## Yang Perlu Dikerjakan
1 - Salin kata demi kata bagian bacaan tentang KKM yang diawali dengan kata-kata yang memuat "Pada kurikulum 2006, diatur" dan diakhiri dengan "daerah, dan lain-lain.".
2 - Menurut bacaan tentang KKM, berapa besar kriteria ketuntasan minimal yang ditetapkan pada kurikulum 2013?
3 - Terjemahkan kalimat dari bacaan tentang KKM berikut ke dalam bahasa Inggris: "Kriteria atau patokan terendah untuk menyatakan bahwa siswa mencapai ketuntasan dinamakan kriteria ketuntasan minimal (KKM)."

## Bacaan yang Disediakan
○ ○ ○ ○

KKM YANG TINGGI TIDAK SAMA DENGAN STANDAR YANG TINGGI

Perubahan kurikulum di Indonesia membawa perubahan terhadap cara guru mengajarkan konten pembelajaran dan melakukan penilaian. Aspek pembelajaran tidak hanya melulu membidik pada keberhasilan siswa menguasai pengetahuan atau mengembangkan aspek kognitif, melainkan juga pada aspek keterampilan dan pengembangkan karakter yang baik.

Landasan filosofis dan pendekatan pembelajarannya yaitu melalui pembelajaran tuntas (mastery learning). Pembelajaran tuntas yaitu usaha pendidikan yang tujuannya memotivasi siswa mencapai penguasaan (mastery level) terhadap kompetensi tertentu. Pendekatan pembelajaran tuntas menyatakan bahwa jika setiap siswa diberikan pengajaran dan waktu pembelajaran yang sesuai dengan yang dibutuhkan untuk mencapai suatu tingkat penguasaan tertentu, maka siswa memiliki kesempatan untuk meraih tingkat penguasaan kompetensi tertentu.


Jika kita berbicara tentang rendahnya prestasi pembelajaran bahkan berbicara belum terwujudnya keterampilan proses dan pembelajaran yang menekankan peran aktif siswa, inti persoalannya terletak pada masalah apa yang disebut “ketuntasan belajar” yaitu mencapai taraf penguasaan minimal yang ditetapkan bagi setiap kompetensi secara individual, untuk setiap siswa. Masalah ketuntasan belajar menjadi masalah yang penting karena hal ini menyangkut perkembangan pembelajaran siswa, masa depan siswa, terutama bagi siswa yang mengalami kesulitan pembelajaran.

Gambar: https://eds113mruthdelacruz.files.wordpress.com/2013/04/clip-art-test-taking.jpg

Untuk mendukung pembelajaran tuntas ini, prinsip penilaian kelas menggunakan penilaian acuan kriteria atau patokan. Prinsip ini menyatakan bahwa guru harus menggunakan kriteria atau patokan tertentu dalam menentukan tingkat penguasaan siswa terhadap kompetensi tertentu. Kriteria atau patokan terendah untuk menyatakan bahwa siswa mencapai ketuntasan dinamakan kriteria ketuntasan minimal (KKM).

Pada kurikulum 2006, diatur bahwa  angka KKM secara nasional sebesar 75. Pada kurikulum 2013 berbeda lagi; kriteria ketuntasan minimal ditetapkan sebesar 60. Penetapan KKM menjadi angka atau skor pembatas untuk memilah antara siswa yang tidak tuntas dan siswa yang tuntas pada kompetensi tertentu. Sekolah dan guru boleh menetapkan KKM di atas patokan yang ditetapkan secara nasional dengan memperhatikan kondisi siswa, ketersediaan sarana dan prasarana belajar, kondisi daerah, dan lain-lain.

○ ○ ○ ○

## Data yang Disediakan

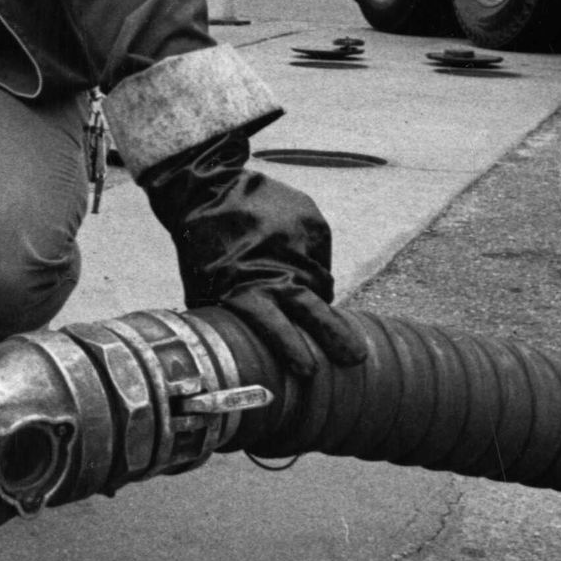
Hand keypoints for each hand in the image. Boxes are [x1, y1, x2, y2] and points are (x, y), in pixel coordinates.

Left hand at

○ ○ ○ ○

## Jawaban Latihan Ini
1 -
Pada kurikulum 2006, diatur bahwa  angka KKM secara nasional sebesar 75. Pada kurikulum 2013 berbeda lagi; kriteria ketuntasan minimal ditetapkan sebesar 60. Penetapan KKM menjadi angka atau skor pembatas untuk memilah antara siswa yang tidak tuntas dan siswa yang tuntas pada kompetensi tertentu. Sekolah dan guru boleh menetapkan KKM di atas patokan yang ditetapkan secara nasional dengan memperhatikan kondisi siswa, ketersediaan sarana dan prasarana belajar, kondisi daerah, dan lain-lain.

2 - Kriteria ketuntasan minimal pada kurikulum 2013 ditetapkan sebesar 60.

3 - The lowest criterion or benchmark for stating that a student has achieved mastery is called the minimum mastery criterion (KKM).